Start with Basic Explanations and Move to Error Correction
- If the student can't identify the problem, mis-identifies some other problem in the sentence as the major problem, or just looks blank, you'll need to start with some basic explanations and work your way toward more complexity over time.
- After you've explained the problem, show the student how to edit to correct the first sentence. Ask the student to identify the error and edit the second example of the same type of error. (If the student still can't fix the error, try another variation of your explanation and work with more examples.) As soon as the student can fix two or three errors in a row, have her fix one more with you watching. Then ask her to fix the remaining sentences with the same type of error in the two-page sample you marked. If the student can do those without your intervention, have the student look for additional errors of the same type in the next page or so of the text.
- When the student is confident of both finding and fixing errors of this sub-type, move to the next sub-type.
Important Caveat
As you can imagine, for students with multiple, serious errors, this approach is time-consuming and can feel extremely tedious. But our goal is to help writers do this editing on their own, not to do it for them, and this approach is just about the only way to help them learn to edit the common errors they make in their own writing. Most classroom explanations of grammar and editing fail to teach much, if anything, because students don't see those errors in their own sentences.
Teaching Tips
- Limit what you try to cover in one session. Explaining one big category is plenty to cover in a session. Or if you are working with a student who has four sub-types of sentence-punctuation errors, you might be able to cover two, but probably not more than that. Make sure he understands that working through all the categories could take several weeks.
- Keep checking on what the student understands and can do. Ask the student to explain the concept back to you in her own words. Ask the student to write a new sentence using the concept correctly. Don't just assume that she has understood everything you've said, because she may be pattern-matching on the wrong pattern as she edits sentences. Although students will often balk at it, work hard to get them to explain to you in detail what they're thinking as they're editing after they seem to have the concept under control.
- Only if a student needs more practice after you've gone through all the examples of a type of error in his paper should you turn to the handouts or textbooks for exercises when you're doing this type of teaching. Students are often much more proficient at spotting errors in texts they haven't written and will miss exactly the same problem in their own papers time and again.
- ESL students will be especially frustrated by their non-idiomatic use of language. You'll get frustrated too because native speakers often can't articulate why our idioms are the way they are.
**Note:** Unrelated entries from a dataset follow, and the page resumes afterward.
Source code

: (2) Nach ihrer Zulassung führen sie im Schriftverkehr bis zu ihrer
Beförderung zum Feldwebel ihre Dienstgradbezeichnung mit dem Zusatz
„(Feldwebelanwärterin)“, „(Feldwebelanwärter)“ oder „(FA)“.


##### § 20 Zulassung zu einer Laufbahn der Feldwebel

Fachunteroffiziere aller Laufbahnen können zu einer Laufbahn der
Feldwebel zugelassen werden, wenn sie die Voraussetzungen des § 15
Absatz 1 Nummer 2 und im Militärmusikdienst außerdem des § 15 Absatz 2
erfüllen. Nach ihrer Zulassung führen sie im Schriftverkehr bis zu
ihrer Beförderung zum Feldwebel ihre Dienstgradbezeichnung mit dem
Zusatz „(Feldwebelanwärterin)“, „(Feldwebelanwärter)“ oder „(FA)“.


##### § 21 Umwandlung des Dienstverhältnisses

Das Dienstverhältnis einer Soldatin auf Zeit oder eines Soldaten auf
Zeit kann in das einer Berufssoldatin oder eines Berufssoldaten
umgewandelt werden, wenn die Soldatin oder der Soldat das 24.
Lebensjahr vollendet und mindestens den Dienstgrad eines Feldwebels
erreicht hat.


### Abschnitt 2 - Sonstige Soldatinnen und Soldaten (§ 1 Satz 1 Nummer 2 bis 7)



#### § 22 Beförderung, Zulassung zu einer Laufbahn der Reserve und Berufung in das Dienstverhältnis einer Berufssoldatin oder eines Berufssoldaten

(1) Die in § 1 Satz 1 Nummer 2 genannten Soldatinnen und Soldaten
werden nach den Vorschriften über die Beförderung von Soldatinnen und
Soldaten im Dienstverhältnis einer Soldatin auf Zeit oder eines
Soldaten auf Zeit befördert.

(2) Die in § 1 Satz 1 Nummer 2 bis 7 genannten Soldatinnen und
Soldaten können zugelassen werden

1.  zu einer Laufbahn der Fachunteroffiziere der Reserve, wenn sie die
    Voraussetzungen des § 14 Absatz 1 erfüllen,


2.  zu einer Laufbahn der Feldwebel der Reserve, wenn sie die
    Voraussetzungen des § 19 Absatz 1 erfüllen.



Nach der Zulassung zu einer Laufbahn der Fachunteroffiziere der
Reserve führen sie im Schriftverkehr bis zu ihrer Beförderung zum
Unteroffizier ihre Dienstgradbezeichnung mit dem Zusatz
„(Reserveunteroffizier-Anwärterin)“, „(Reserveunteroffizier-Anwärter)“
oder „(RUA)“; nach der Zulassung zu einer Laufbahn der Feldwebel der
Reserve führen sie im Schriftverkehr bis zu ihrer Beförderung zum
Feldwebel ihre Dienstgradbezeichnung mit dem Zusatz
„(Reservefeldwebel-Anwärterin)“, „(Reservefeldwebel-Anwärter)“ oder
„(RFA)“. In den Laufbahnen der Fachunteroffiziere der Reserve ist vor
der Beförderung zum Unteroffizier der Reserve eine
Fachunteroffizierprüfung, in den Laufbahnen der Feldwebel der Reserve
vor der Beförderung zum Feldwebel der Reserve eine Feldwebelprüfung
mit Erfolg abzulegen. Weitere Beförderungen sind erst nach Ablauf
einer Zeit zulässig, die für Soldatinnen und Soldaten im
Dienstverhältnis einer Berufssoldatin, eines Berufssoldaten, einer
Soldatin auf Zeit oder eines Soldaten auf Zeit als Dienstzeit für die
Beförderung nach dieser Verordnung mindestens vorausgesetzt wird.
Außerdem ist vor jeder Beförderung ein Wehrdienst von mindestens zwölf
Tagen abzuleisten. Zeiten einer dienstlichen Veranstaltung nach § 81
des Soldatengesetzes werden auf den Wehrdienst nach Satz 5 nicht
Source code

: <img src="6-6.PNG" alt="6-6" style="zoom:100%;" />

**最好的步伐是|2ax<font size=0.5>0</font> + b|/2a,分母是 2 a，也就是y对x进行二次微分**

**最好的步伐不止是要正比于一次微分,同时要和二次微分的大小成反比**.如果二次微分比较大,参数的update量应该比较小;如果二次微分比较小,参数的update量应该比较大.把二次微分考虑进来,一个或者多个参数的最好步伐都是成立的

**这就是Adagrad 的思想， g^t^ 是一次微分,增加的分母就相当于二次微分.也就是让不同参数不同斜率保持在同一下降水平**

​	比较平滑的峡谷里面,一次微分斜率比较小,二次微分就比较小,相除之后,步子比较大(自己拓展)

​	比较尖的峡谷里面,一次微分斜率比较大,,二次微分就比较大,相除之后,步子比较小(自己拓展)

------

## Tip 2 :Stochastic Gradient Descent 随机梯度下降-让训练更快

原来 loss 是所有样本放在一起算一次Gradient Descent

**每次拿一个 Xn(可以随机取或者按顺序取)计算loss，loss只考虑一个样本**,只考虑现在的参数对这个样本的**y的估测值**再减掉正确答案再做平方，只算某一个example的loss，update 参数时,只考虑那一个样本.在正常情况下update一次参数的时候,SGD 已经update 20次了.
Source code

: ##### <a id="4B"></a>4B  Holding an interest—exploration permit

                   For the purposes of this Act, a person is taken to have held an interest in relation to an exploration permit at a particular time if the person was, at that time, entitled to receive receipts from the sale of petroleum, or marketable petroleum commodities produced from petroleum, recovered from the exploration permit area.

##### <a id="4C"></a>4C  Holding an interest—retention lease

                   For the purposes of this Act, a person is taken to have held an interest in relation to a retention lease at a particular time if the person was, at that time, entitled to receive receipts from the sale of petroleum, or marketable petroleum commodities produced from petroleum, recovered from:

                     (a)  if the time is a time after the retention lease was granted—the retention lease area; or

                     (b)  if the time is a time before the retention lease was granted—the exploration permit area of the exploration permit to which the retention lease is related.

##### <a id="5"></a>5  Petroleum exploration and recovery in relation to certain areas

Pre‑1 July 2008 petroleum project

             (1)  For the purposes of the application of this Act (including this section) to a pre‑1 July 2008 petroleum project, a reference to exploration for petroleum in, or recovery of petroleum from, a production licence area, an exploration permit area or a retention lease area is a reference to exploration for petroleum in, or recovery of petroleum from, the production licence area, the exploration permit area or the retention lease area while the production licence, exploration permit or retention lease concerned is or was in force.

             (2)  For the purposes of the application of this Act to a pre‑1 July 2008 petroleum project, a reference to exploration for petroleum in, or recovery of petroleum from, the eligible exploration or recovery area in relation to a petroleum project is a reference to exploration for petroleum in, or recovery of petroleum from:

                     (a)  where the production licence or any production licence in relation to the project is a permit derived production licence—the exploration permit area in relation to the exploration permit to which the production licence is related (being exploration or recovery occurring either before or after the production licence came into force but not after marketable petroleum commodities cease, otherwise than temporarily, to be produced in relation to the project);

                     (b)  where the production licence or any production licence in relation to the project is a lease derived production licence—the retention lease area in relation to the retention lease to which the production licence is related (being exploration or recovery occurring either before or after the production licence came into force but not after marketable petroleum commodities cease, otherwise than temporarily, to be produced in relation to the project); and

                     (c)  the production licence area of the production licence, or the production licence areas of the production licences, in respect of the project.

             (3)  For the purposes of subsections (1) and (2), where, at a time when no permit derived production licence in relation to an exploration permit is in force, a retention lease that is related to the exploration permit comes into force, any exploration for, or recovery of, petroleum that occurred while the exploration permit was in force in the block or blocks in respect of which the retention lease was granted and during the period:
Warn especially those students who struggle with article usage and idiomatic phrasing that they may need an editor until they become more experienced at listening and reading so that they can intuit idiomatic levels of language.
- If you have an ESL student who's struggling with articles and tense endings, don't be afraid to admit when you've reached the limit of your explanations. Sometimes students need to hear similar explanations in slightly different language from another tutor, teacher, or editor before they'll understand the point. Sometimes I just punt and send the student to an ESL program for a more expert explanation.